Dana International sang Diva in 1998.

Sharon Cohen is better known to everybody by her stage name of Dana International. She was born Yaron in 1972 and has courted controversy throughout her female life.

When she was 13 she realised that she was transgender but is quoted as saying that she had a happy childhood. At 18 years old she earned a living mimicking well known female singers and it was this which lead to her being spotted and making her first single. She had gender reassignment surgery in 1993.

Her first album was released in the same year and was called Danna International. She abbreviated the first word and assumed this as her title. In 1994 her second album was entitled Umpatampa and another called Maganuna followed in 1996. Both were successful and she had established herself.

She had tried to perform for Israel at Eurovision in 1995 but fell short by one place, coming second in their National Final with the song Laila tov Eropa. After having successfully followed her dream and winning Eurovision in 1998 her fame spread across Europe.

Her return to the contest in 2011 with the song Ding dong wasn’t so lucky and she didn’t qualify for the final.

Dana International is in constant demand and has been a judge on an Israeli music talent contest amongst many other things.

The Eurovision Song Contest 1998 was the forty third edition of the event.

It was held in the National Indoor Arena, Birmingham, United Kingdom.

This was the eighth time that the BBC had hosted the event and was the same venue that the G8 summit used the following week. The show’s male host, Terry Wogan, said that he would be giving up his room to Bill Clinton, the President of the United States.

Twenty five countries took part in what was to be the last contest with a live orchestra. Backing tracks were also used due to a new ruling in 1997 and eight countries took this option either partially or fully. It was also a year when all but three of the participating countries televoted. The exceptions were Turkey, Romania and Hungary. FYR Macedonia participated for the first time as they were unsuccessful in the 1996 pre-selection.

This was also the last time that countries had to perform in their official language. The Norwegians rewrote their song in their own language as it had been won at their National Final in English.

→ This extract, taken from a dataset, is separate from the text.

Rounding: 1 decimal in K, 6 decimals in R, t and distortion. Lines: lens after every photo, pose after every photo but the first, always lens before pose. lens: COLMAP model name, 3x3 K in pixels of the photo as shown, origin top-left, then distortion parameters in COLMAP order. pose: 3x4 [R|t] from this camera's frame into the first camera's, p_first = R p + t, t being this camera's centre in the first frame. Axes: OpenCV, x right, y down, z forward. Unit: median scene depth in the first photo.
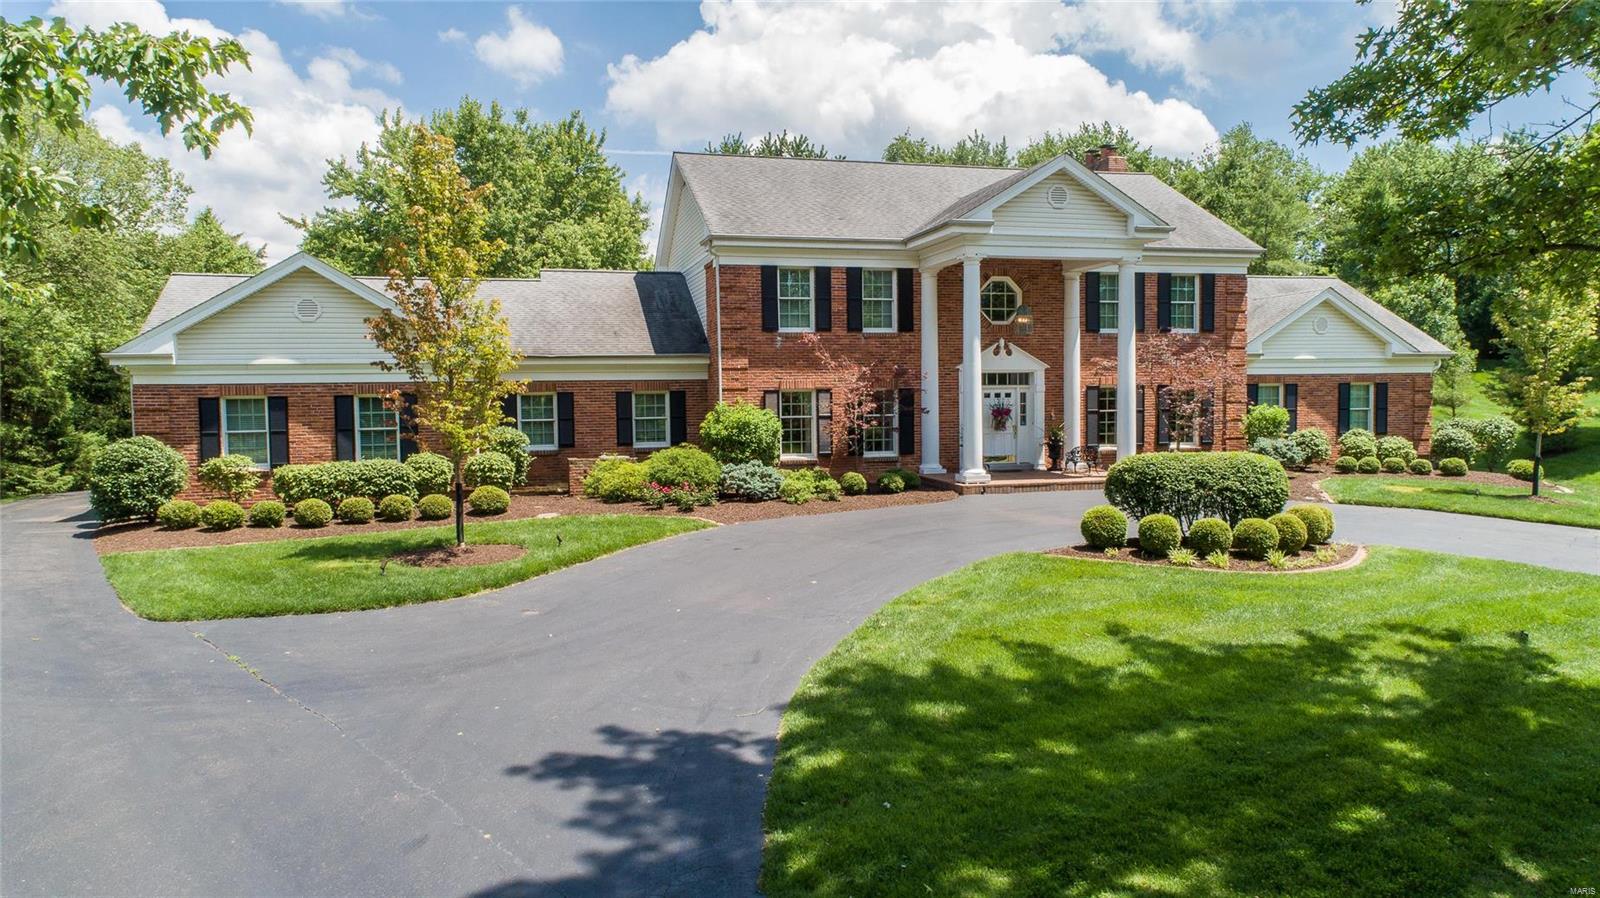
lens RADIAL K [[1100.9, 0, 795.3], [0, 1100.9, 458.6], [0, 0, 1]] dist [-0.032087, -0.001133]
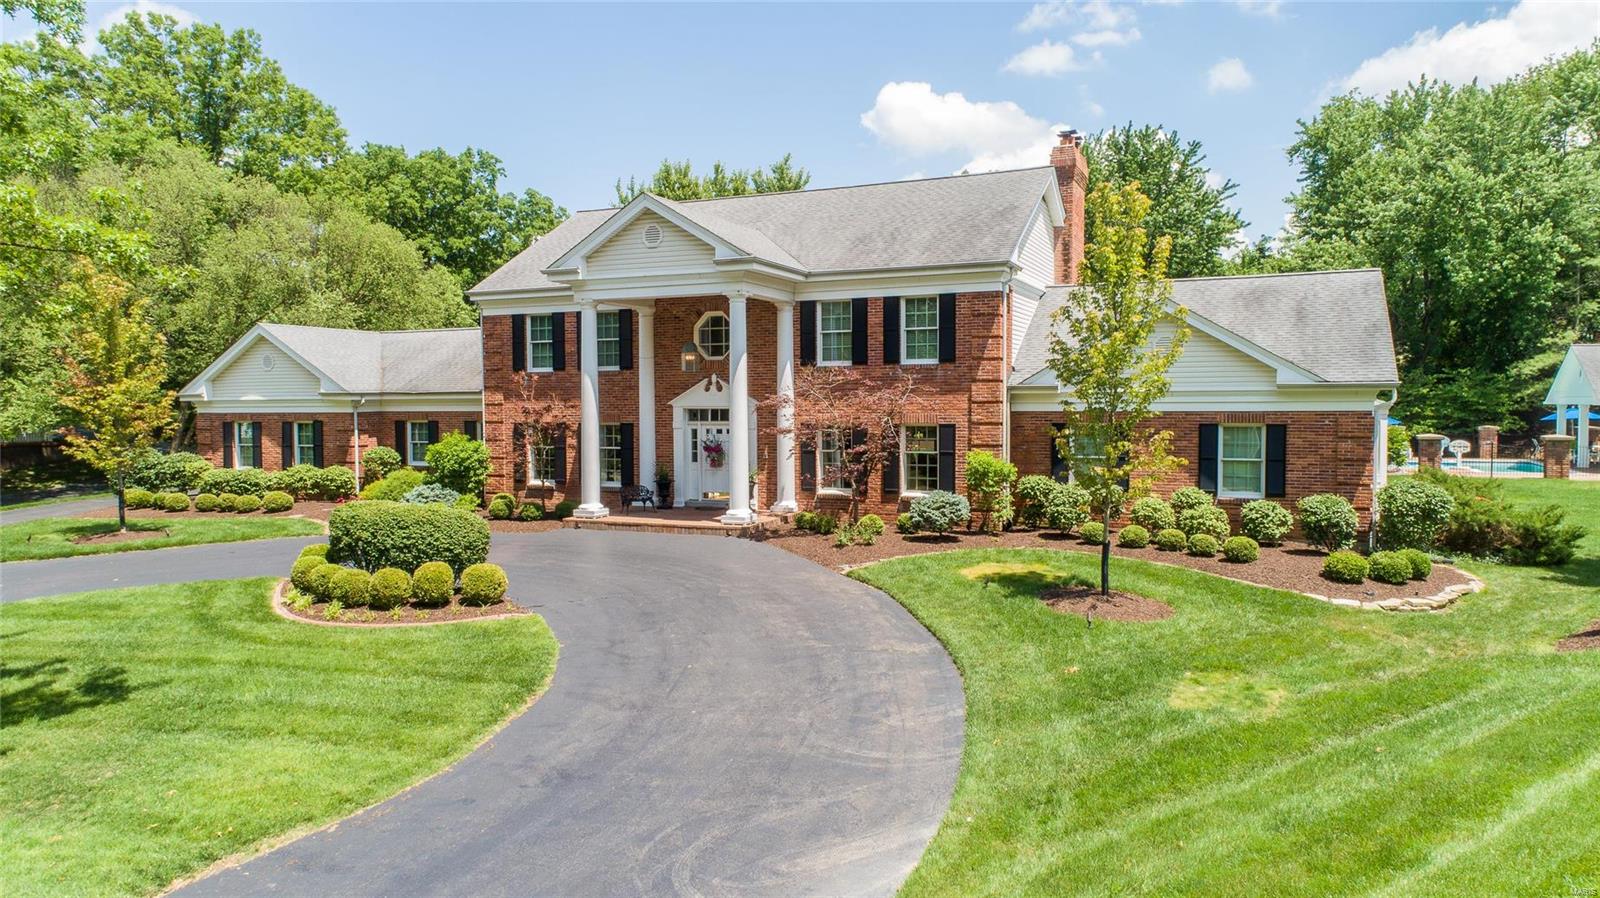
lens RADIAL K [[1100.9, 0, 812.2], [0, 1100.9, 439.1], [0, 0, 1]] dist [-0.032087, -0.001133]
pose [[0.782182, 0.025682, -0.622521, 0.868376], [-0.049102, 0.998583, -0.020499, -0.035106], [0.621113, 0.046601, 0.782335, 0.284937]]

Various reasons, including the voting average system, meant that six countries withdrew and five returned. This included the start of a long absence for Italy who had decided not to participate. They did not return until 2011.

The voting was dramatic and towards the end it looked like Malta would be the victorious country. The United Kingdom and Israel were also serious contenders. It all hung on the final douze points from Macedonia. In the end they did not give any to Malta but, instead, to their Balkan neighbours of Croatia. So it was Israel’s turn to shine again.

Dana International returned to the stage wearing the Jean Paul Gaultier dress which she had decided not to use for the first performance. And the contest headed to Israel for 1999.